Sessions and server side state

Introduction

Different scopes for data and services

The server-side state of an application refers to server-side data that can be shared by all clients, or that can be specific to a limited scope, such as:

  • the site,
  • a session,
  • a group of sessions (for example all sessions of the same user),
  • a client-side process (when programming an Eliom app), or
  • the current request.

For a given scope, server-side state consists of:

  • services registered with this specific scope, and
  • data encapsulated within an Eliom reference created with this specific scope.
  • Bus, channels, etc. (actually implemented using services and Eliom references)

States disappear either when the associated scope is explicitely discarded, or after a timeout.

Scope and cookies

From a technical point of view, sessions and groups of sessions are implemented automatically within Eliom by asking the browser to send a session identifier in a cookie. Client-side processes also send an identifier with each request, using a kind of "client-side process-cookie".
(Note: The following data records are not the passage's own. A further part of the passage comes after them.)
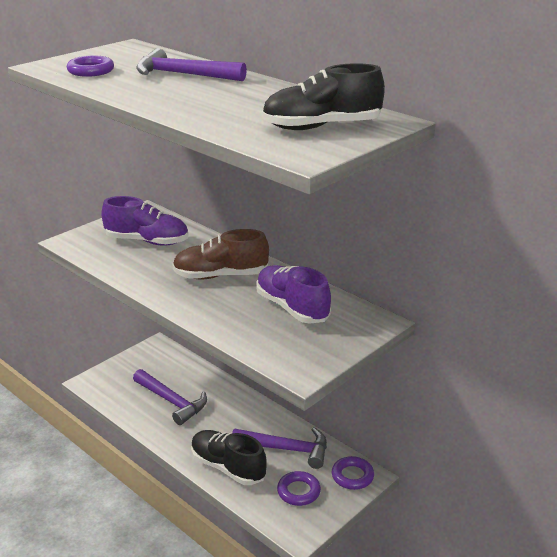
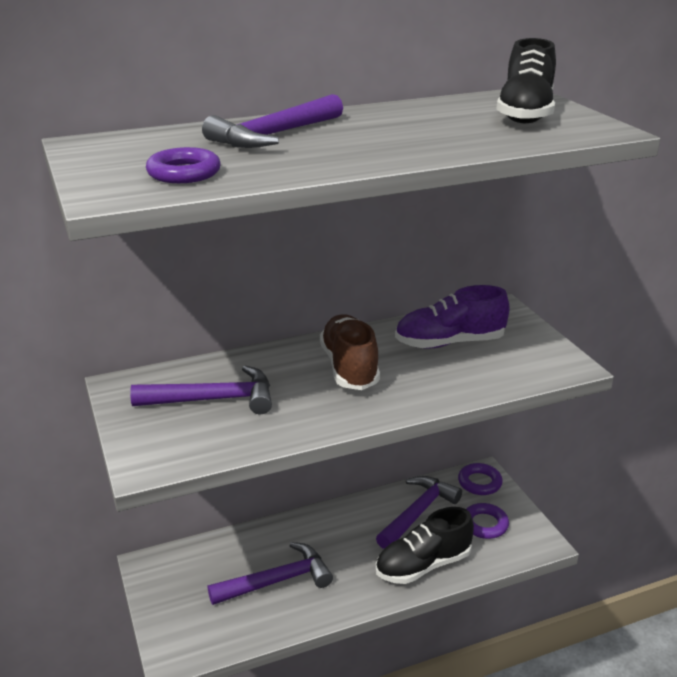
camera: 65 degrees left, 0 degrees up
(147, 241) = (213, 399): purple shoe -> purple hammer
(220, 276) = (349, 367): brown shoe -> brown shoe turned 150 degrees clockwise

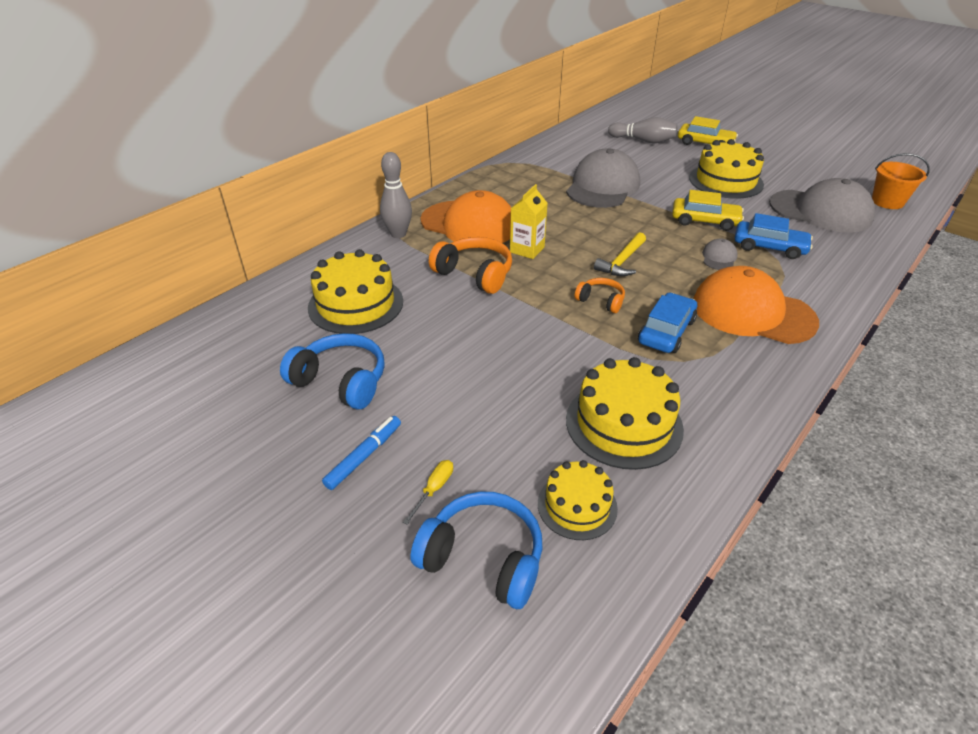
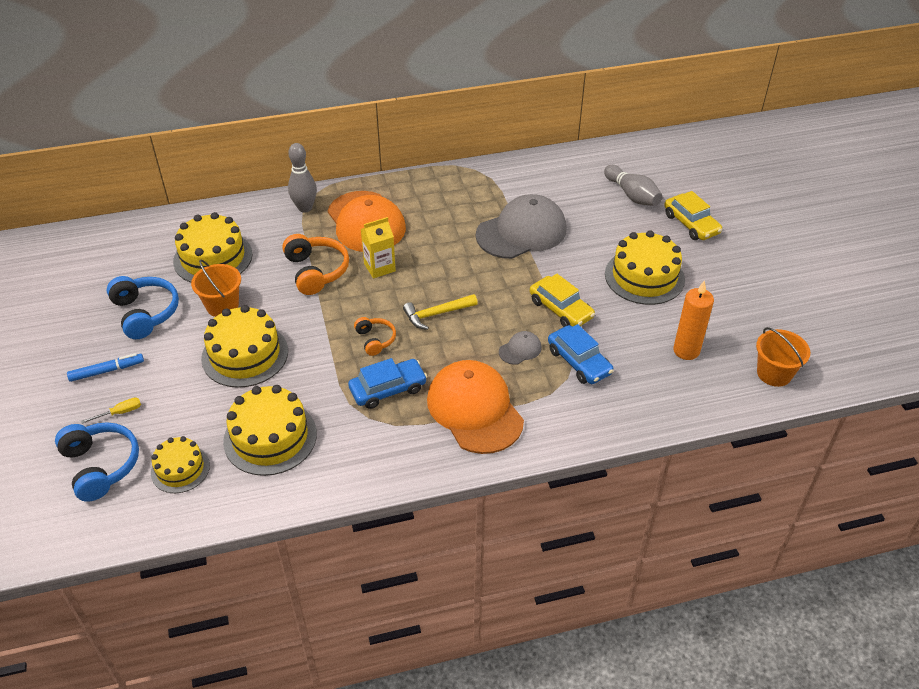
camera: 35 degrees right, 5 degrees up
(419, 338) = (222, 306): none -> orange bucket
(499, 367) = (245, 354): none -> yellow cake
(820, 211) = (686, 351): grey cap -> orange candle

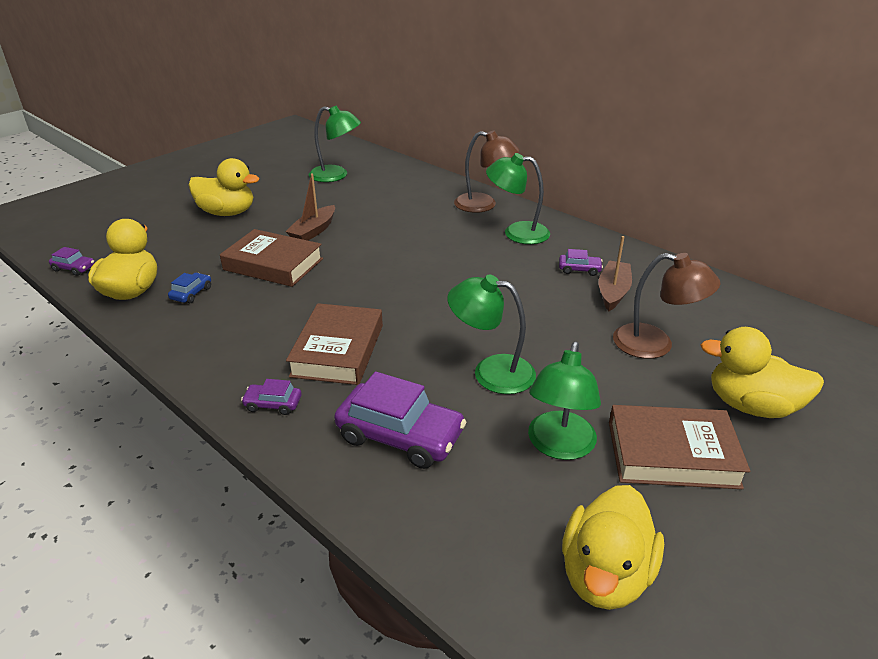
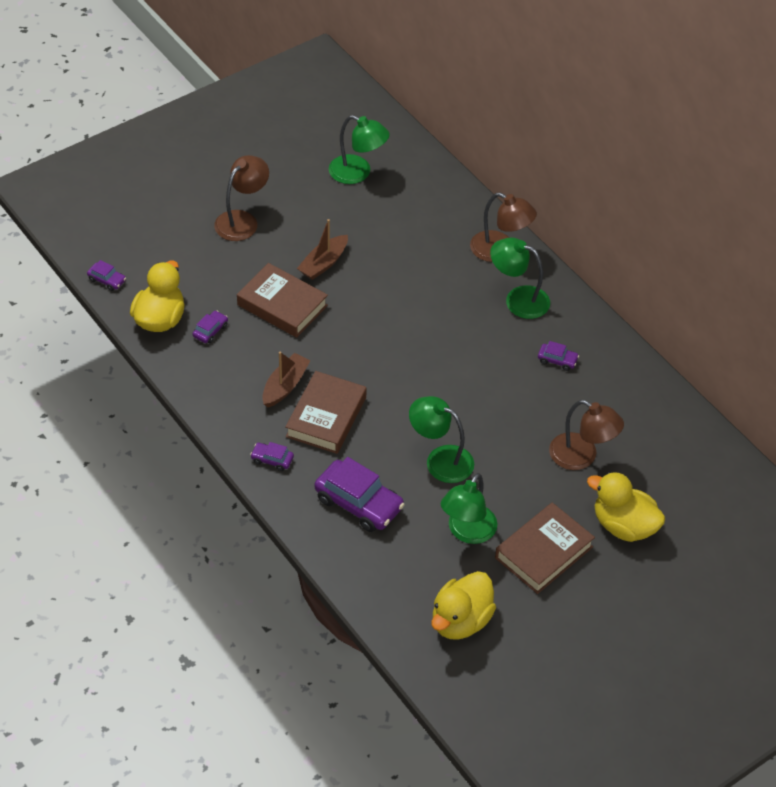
camera: 10 degrees right, 15 degrees up
(191, 293) = (210, 331): blue car -> purple car
(227, 213) = (242, 220): yellow duck -> brown lamp
(613, 292) = (575, 393): brown boat -> brown boat (285, 386)
(672, 454) = (543, 552): brown book -> brown book turned 60 degrees counterclockwise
It is possible to create different scopes of the same level if you want several states for the same application (advanced use). Each scope uses its own cookies, and you can discard data for a single scope.

Secure cookies

States can be secure or not. Secure means that the state data or service will be associated to a secure cookie, that is a cookie that is sent by the browser only if the protocol is HTTPS. Use secure states to access confidential data, that you do not want to send through HTTP.

Three kind of states

In the current implementation, because of a limitation in OCaml's serialization mechanism, there are three kinds of states (for each scope):

  • volatile data states,
  • volatile service states,
  • persistent data states.

Volatile states will not survive after relaunching the server. There is no persistent service state. Be very careful if you use both persistent state data and service state, as your session may become inconsistent. (Use service states only for volatile services, like coservices with timeouts.)

We hope to simplify this when OCaml's serialization mechanism evolves. In the meantime, be very careful where you store your data. To avoid shutting down the server, note that it is possible to ask the server to dynamically load new versions of your site (see command reload ).

Scopes, cookies and sessions

Basics

Eliom uses a notion of scopes to restrict the visibility of server-side data to a set of clients. Together with Eliom references, this is a very convenient way to implement a session mechanism for your Web site.

There are two categories of scopes:

Within the user scopes, Eliom distinguishes three scopes that differ with respect to how Eliom associates clients and data.

User scopes are organised in a hierarchy: client processes belong to a session, and sessions belong to a group of sessions.

Data and dynamic services with a user scope can be discarded explicitely or via a timeout. See sections Closing session and Timeouts and session duration for more information.

If you want to handle multiple sessions for the same site —~ e.g. several different data sessions that could be created and discarded independently — you can create new users scopes that will use different cookies. See section Hierarchies of scopes for more information.

Creating sessions and scopes

Automatic session creation

Eliom automatically creates a session — and sets the corresponding cookie on the client — when you first modify an Eliom reference of scope session, when you register a service with this scope or when you enter a session group.

By default, Eliom is using three cookies for sessions (and session groups):

  • one for session services,
  • one for volatile session data,
  • one for persistent session data.

For client side processes, it uses the same three kinds of client side process cookies.

Hierarchies of scopes and multiple sessions (advanced use)

If you want to handle multiple sessions for the same site that can be created and discarded independently, you can create a new hierarchy of users scope that will use different cookies, with the function Eliom_common.​create_scope_hierarchy.